Instructions for the task — Please resume the passage on learning and development strategy that begins "Who knew that skills were perishable?" and keep writing from the point where it stops.

Exercise text —
Who knew that skills were perishable? It’s one of those uncomfortable truths we overlook, but the competencies and knowledge we build have a shelf life. And with work changing fast and technology moving even more rapidly, we find ourselves in a constant need to upskill, learn new things and innovate.
Research shows that perishable skills (those related to tech or processes) have a half-life of about two and a half years, while the more durable skills (like frameworks) last twice as long.
And all of this has become a perfect storm for learning and development! Amid all this change, it’s the lifeboat that helps you build skills continually, encourage people to develop and drive you towards business goals. At HowNow, we always say that the fastest learner wins. But without a roadmap to get you there, you might end up lost or lagging behind – that’s why a learning and development strategy is so important.
A way to capture how learning and development is going to help the business reach its goals and have a meaningful impact on performance. Typically through empowering and enabling people to build new skills and get better at their job. It’s always a way to formalise your learning culture…
Learning and development strategies are the documents or plans to build the skills, knowledge and competencies needed to keep your business and people going, growing and achieving goals. Typically, that means considering where you are right now, where you want to be, and the skills or knowledge gaps between the two.

Excerpted data —
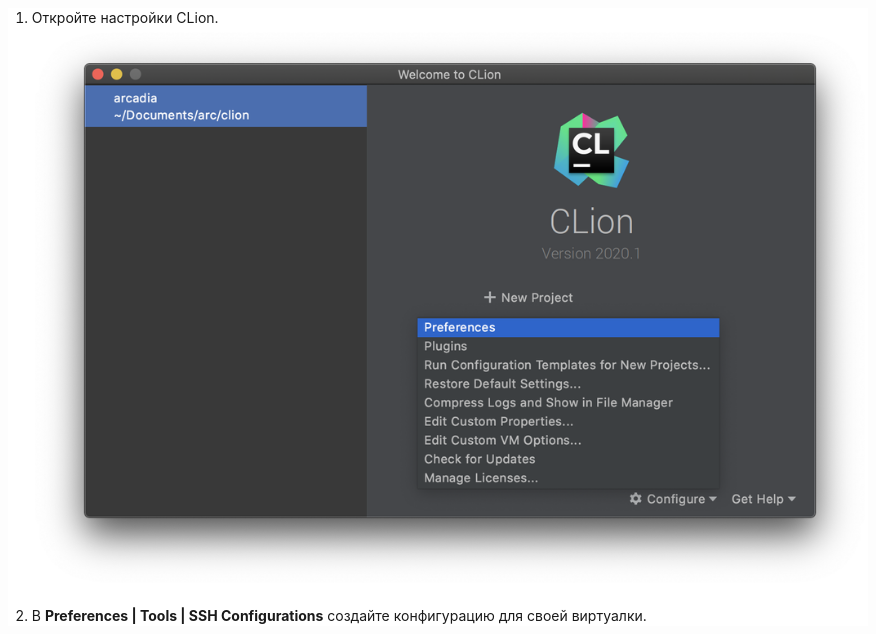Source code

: 1. Откройте настройки CLion.
![Preferences](../../assets/clion_images/preferences.png)

2. В **Preferences | Tools | SSH Configurations** создайте конфигурацию для своей виртуалки.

Result of the task —
When you picture strategy, you’re probably thinking of a uniform and consistent approach for everyone. Your strategy sets ground rules, outlines an overall approach and the tools you need to get there, but there needs to be room for personalisation – for you to build custom pathways for each individual in your team.
What an L&D strategy isn’t is simply sending people off for a training course or forcing them to use budget for an event that might help. And the metrics you’d measure for that tell us why! Old-school organisations only care if someone’s attended or completed that course, but they’ve got no interest in or method for measuring how much knowledge they’ve transferred into their role.
A learning and development strategy should be measurable and achievable, you should have clear goals and an understanding of how learning has made people better at their job.
L&D departments need to be smooth talkers, they’ve got plenty of people to win over! C-suite, leaders and those pulling the purse strings hold the power when it comes to giving sign off and releasing the budget to put your development strategy into action.
It’s probably why a lot of L&D leaders are changing their roles and relationships with those decision-makers. They’ve rebranded themselves from order takers to performance consultants, having conversations that help them understand the core problems the business and departments are facing. Understanding and aligning with business goals allows your learning and development strategy to impact performance and help the company reach its goals.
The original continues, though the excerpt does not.